Understanding get_data lesson 2v2

Here is what I believe the get_data function looks like
<def get_data(sz,bs):
aug_tfms = transforms_side_on,
max_zoom =1.1)
data = ImageClassifierData.from_csv(PATH,
suffix = ‘.jpg’,
tfms = tfms,
bs = bs)
return data if sz>300 else data.resize(340,‘tmp’)
The thing I do not understand is the return statemet which seems to be saying if sz is greater than 300 just return data else return data.resaize(340,‘tmp’)
all the sz have been below 300 so it is the second part we are interested in.and the bit I do not understand.
I can tell you that the practical effect is to createa directory dogbreeds/tmp/340
which has in it
Inside test and train are the images which seem to have been resized so that there size is (n,340)
where n varies, probably whatever it was originally.
Can anybody explain what is happening?

I recall Jeremy mention that he uses the resize to make the data loading go faster.

Its possible that your confusion maybe stemming from the order of the function calls:

tf = tfms_from_model(...bhah...)
data = ImageClassifierData.from_path(...blah..., tf, ...blah...)

At this point, neither transformation nor any resizing has been applied to the images.
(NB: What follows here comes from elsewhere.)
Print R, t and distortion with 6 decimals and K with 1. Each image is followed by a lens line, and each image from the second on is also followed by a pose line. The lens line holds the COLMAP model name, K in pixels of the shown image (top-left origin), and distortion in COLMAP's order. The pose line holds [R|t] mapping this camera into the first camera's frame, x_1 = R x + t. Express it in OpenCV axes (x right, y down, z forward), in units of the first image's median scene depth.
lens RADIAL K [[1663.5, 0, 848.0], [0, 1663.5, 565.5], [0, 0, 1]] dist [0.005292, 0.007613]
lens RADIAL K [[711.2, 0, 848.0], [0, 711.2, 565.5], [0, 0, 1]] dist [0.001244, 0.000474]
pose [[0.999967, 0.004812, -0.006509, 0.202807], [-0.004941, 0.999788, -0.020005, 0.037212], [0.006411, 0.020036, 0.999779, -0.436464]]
However, if you choose to speed things up, you can call data.resize which does the following:

  1. resizes the the images (hopefully something smaller!)
  2. stores them in a folder (/tmp in this case ) AND
  3. returns a different (but similar) data object that is pointing to the tmp folder from (2).
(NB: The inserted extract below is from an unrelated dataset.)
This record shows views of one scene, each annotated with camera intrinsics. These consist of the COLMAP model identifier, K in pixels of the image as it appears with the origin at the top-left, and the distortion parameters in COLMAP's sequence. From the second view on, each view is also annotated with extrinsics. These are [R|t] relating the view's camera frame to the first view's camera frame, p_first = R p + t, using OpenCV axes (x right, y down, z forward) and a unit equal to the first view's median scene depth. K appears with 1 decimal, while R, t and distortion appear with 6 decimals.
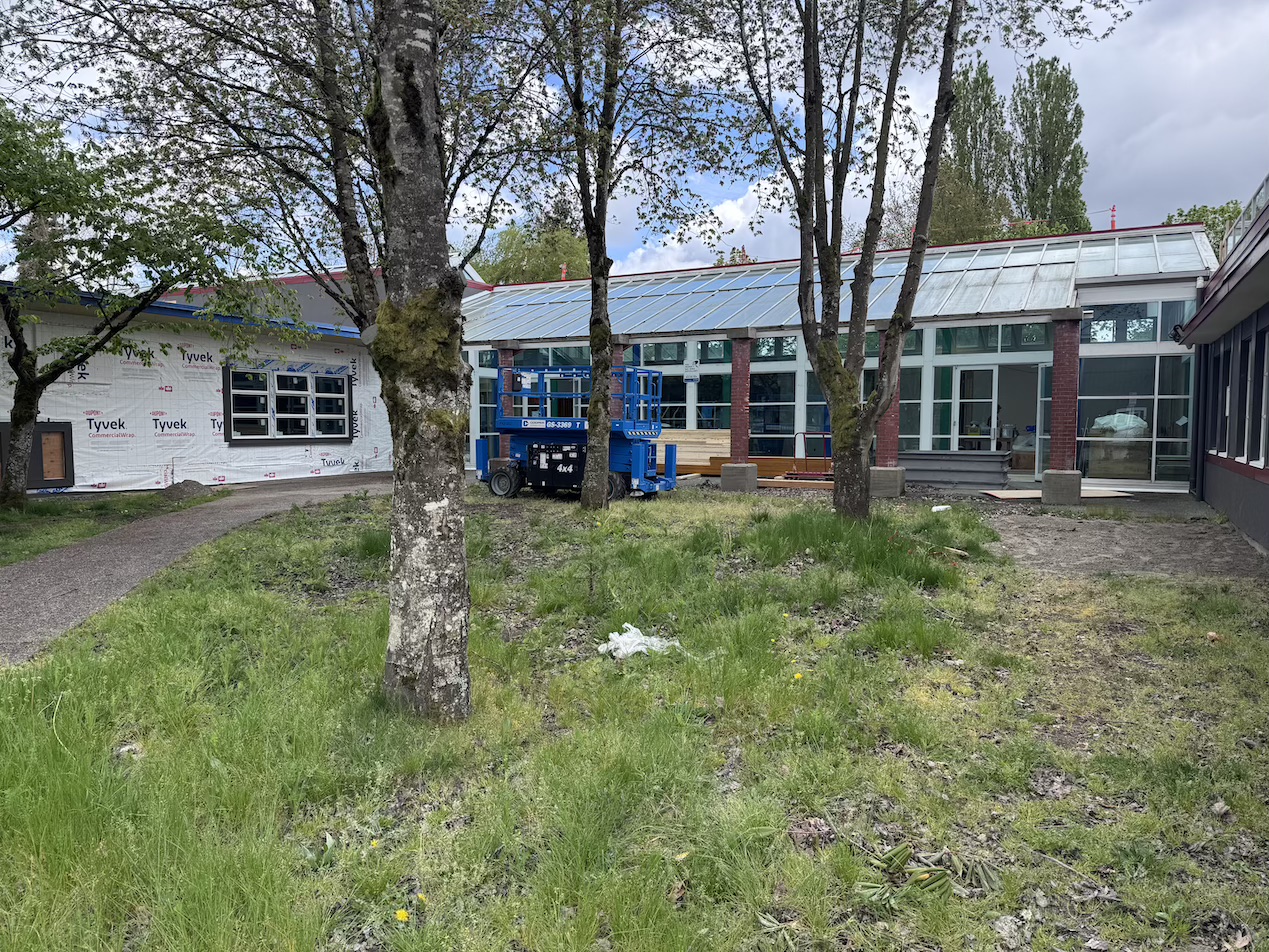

Afterwards, your learner can go on using data along with any transformation you specified in the tf step, but on the smaller images instead.

EDIT: and for transformation size sz that is already over 300, I guess he decided to go ahead with using the original/bigger images

At least, thats what I understood :slight_smile:


Asif, I think you are correct. Having now listened to the 3rd lesson where Jeremy explains it.